Once initialized, we would email the team and a person in Canada would run a different scripted web test that was our “Smoke Test”. If that worked, about 40% success, the email would pass off to the test team to start a few hours more testing. If all went well, by 2am on Saturday the site would be ready to go. That usually didn’t happen. Some minor thing would be broken because something was forgotten in the configuration or a file wasn’t committed, or someone missed one step. Giant files, no way to move pieces, this file transfer was not fast.

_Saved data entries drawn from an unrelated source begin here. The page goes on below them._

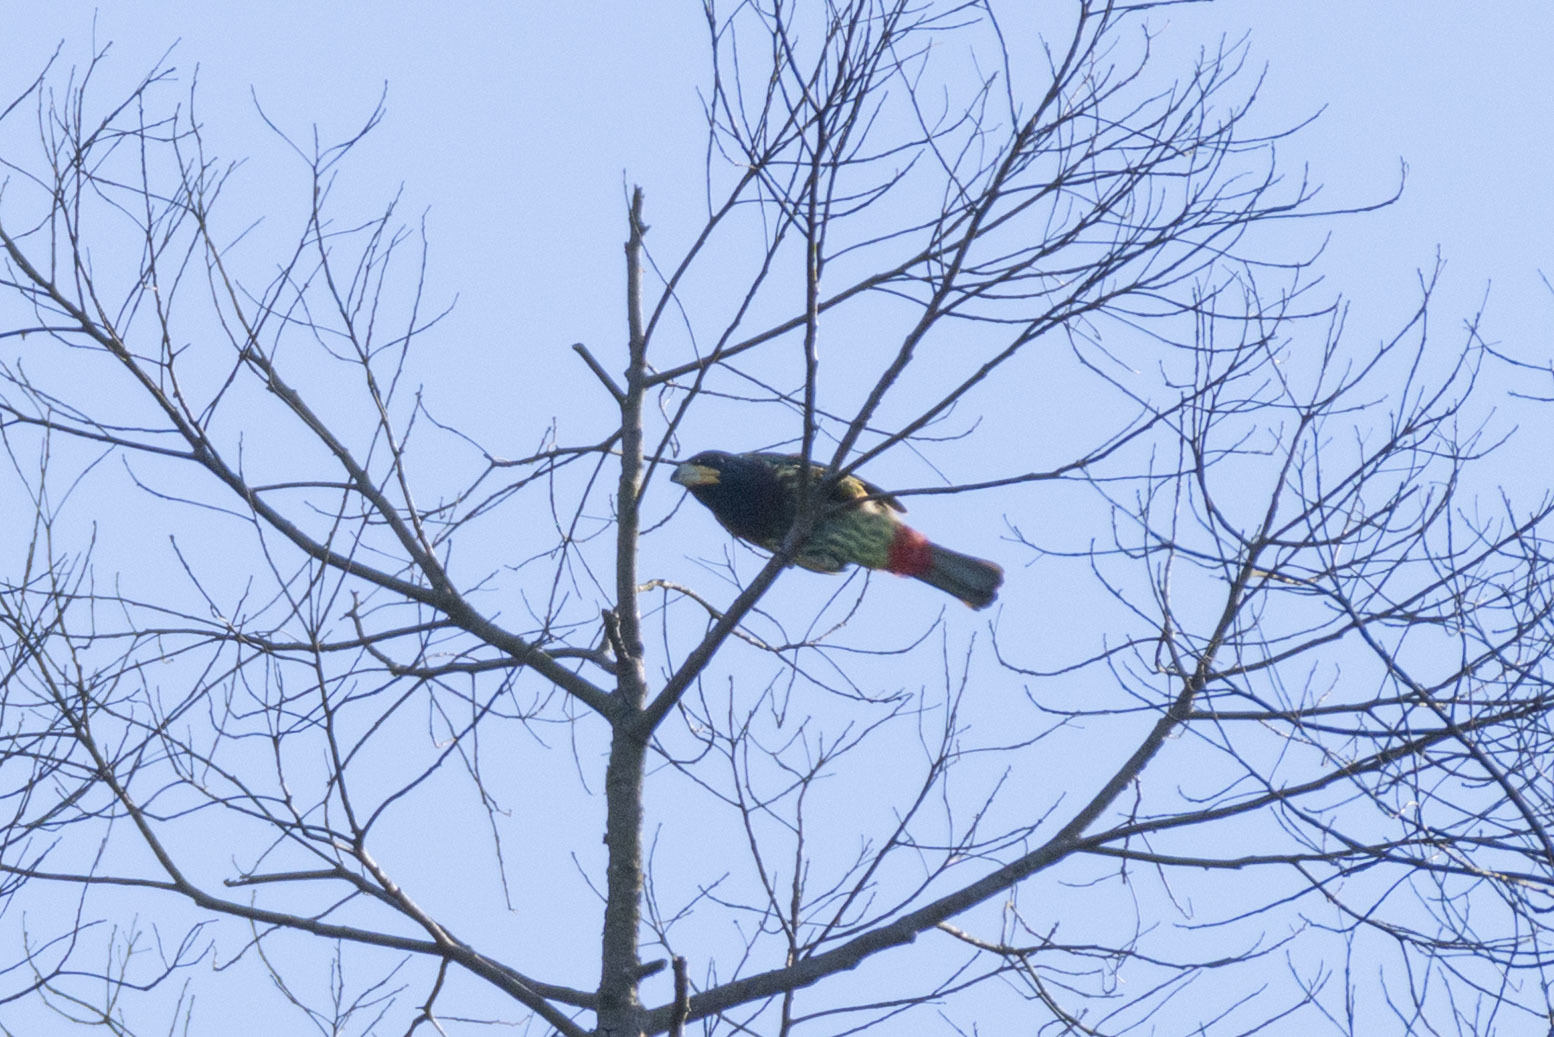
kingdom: Animalia
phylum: Chordata
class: Aves
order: Piciformes
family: Megalaimidae
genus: Psilopogon
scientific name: Psilopogon virens
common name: Great barbet
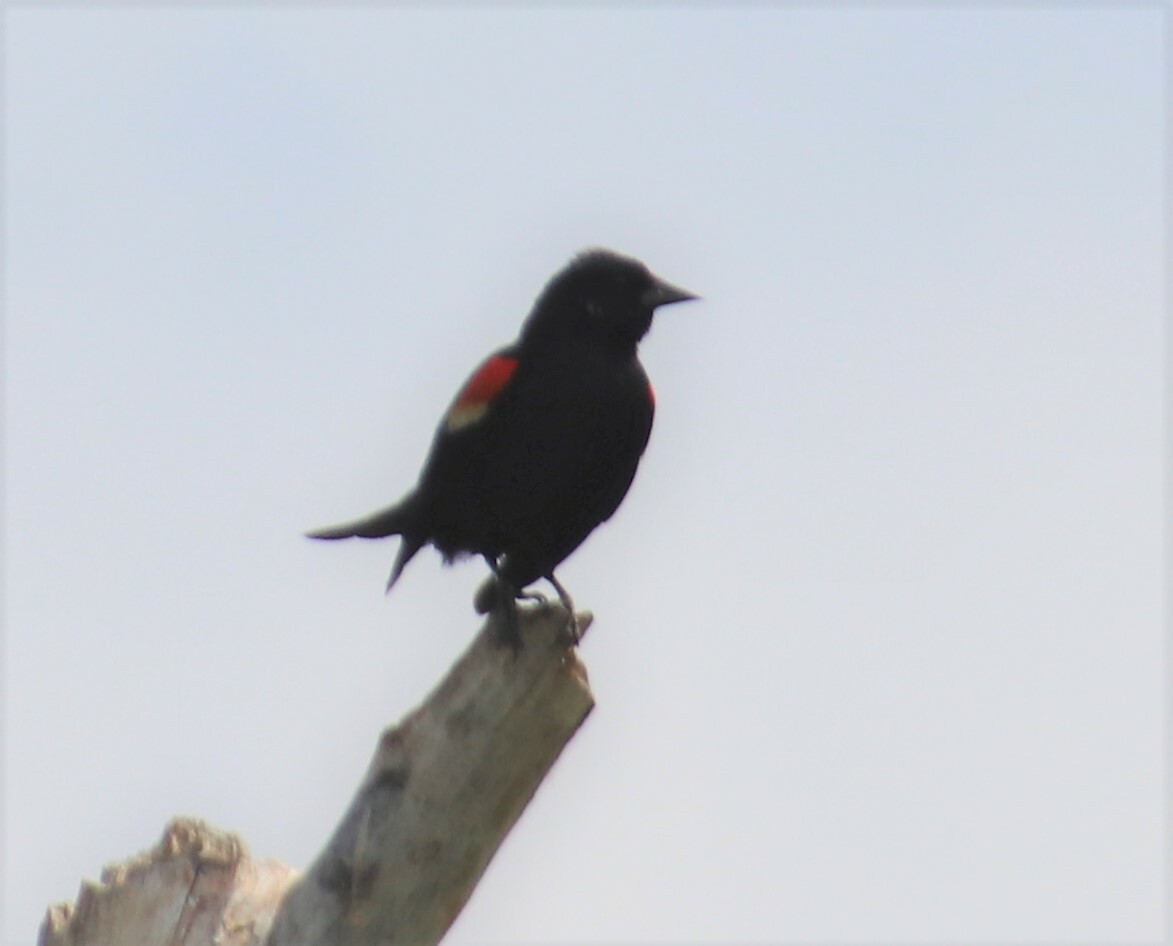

The local development machines were running Windows, Oracle JDK and Tomcat plus a special Java application to simulate an application server. For production, we ran on a UNIX Java application server with a different implementation of the JDK. It almost never went smoothly. So many weird issues with different JDKs, application servers, memory, JMS, database connections and library issues. There were over 20,000 Java classes with many Session and Entity EJBs. The only good thing was that all the items my team developed had good unit tests and everything used good domain modeling. Despite crushing deadlines, we kept our code coverage above 80% and used FindBugs/PMD/CheckStyle. We mandated peer reviews for all modules and that was very useful, but without automating that, it did add a manual step to the process. I forgot to mention that we had several hour plus ANT builds; I think I blocked that out.
Good code fails when you don’t have good process and a platform to help you.
Good teams fail when you don’t have a good culture that embraces DevOps, microservices and not giant monoliths.